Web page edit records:
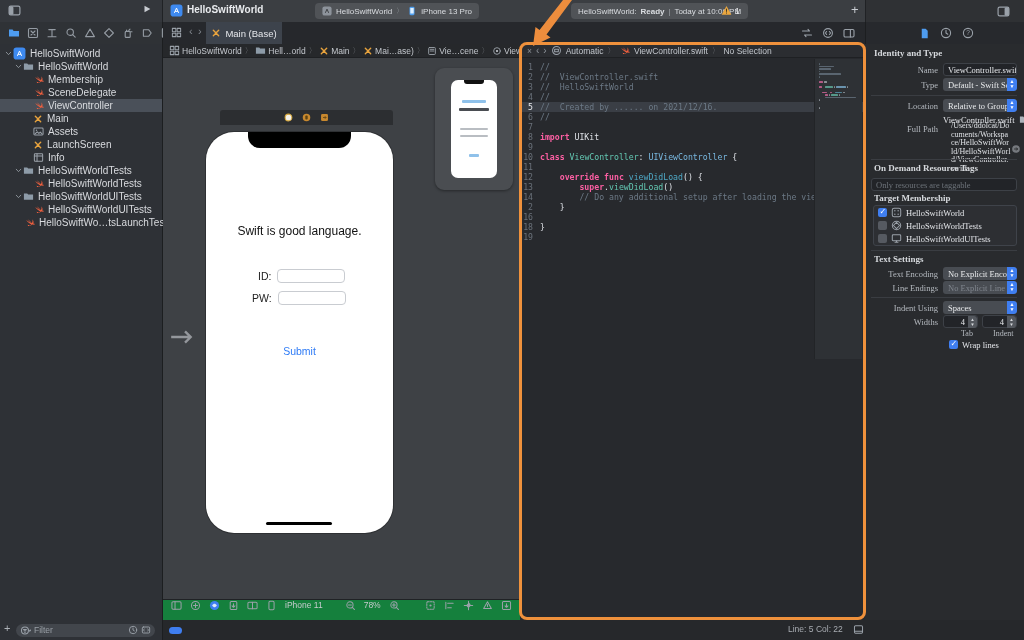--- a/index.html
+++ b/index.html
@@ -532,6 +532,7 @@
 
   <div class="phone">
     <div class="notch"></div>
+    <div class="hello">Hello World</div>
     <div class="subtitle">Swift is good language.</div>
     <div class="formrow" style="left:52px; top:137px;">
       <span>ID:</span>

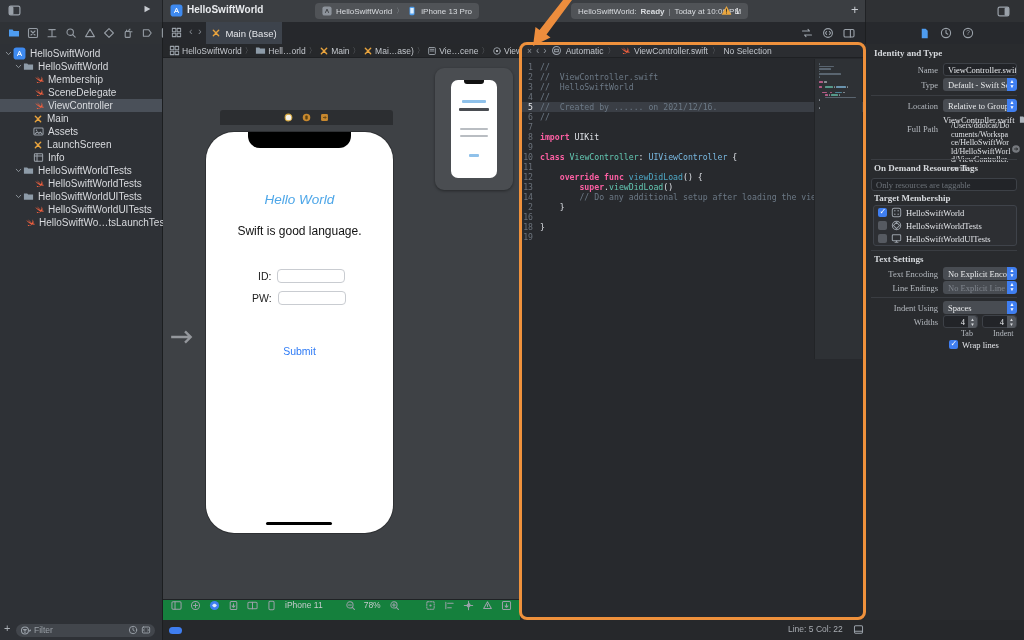--- a/index.html
+++ b/index.html
@@ -58,7 +58,7 @@
   .sb-thumb .mini { position:absolute; left:16px; top:12px; width:46px; height:98px; background:#fff; border-radius:7px; position:absolute; }
   .mini .mnotch { position:absolute; left:13px; top:0; width:20px; height:4px; background:#111; border-radius:0 0 3px 3px; }
   .mini .bar { position:absolute; border-radius:1px; }
-  .sb-bottom { position:absolute; left:0; bottom:0; width:100%; height:21px; background:#15803d; border-top:1px solid #202225; display:flex; gap:8px; padding:0 8px; font-size:8.5px; color:#c6cacd; }
+  .sb-bottom { position:absolute; left:0; bottom:0; width:100%; height:21px; background:#a21caf; border-top:1px solid #202225; display:flex; align-items:center; gap:8px; padding:0 8px; font-size:8.5px; color:#c6cacd; }
   .sb-bottom .grow { flex:1; }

Instructions to follow = Repeat the lines exactly as they stand, from the opening line of the data through the line with "-58,7 +58,7 @@". Pictures stay out of the copy.

Solution for this exercise =
--- a/index.html
+++ b/index.html
@@ -532,6 +532,7 @@
 
   <div class="phone">
     <div class="notch"></div>
+    <div class="hello">Hello World</div>
     <div class="subtitle">Swift is good language.</div>
     <div class="formrow" style="left:52px; top:137px;">
       <span>ID:</span>

--- a/index.html
+++ b/index.html
@@ -58,7 +58,7 @@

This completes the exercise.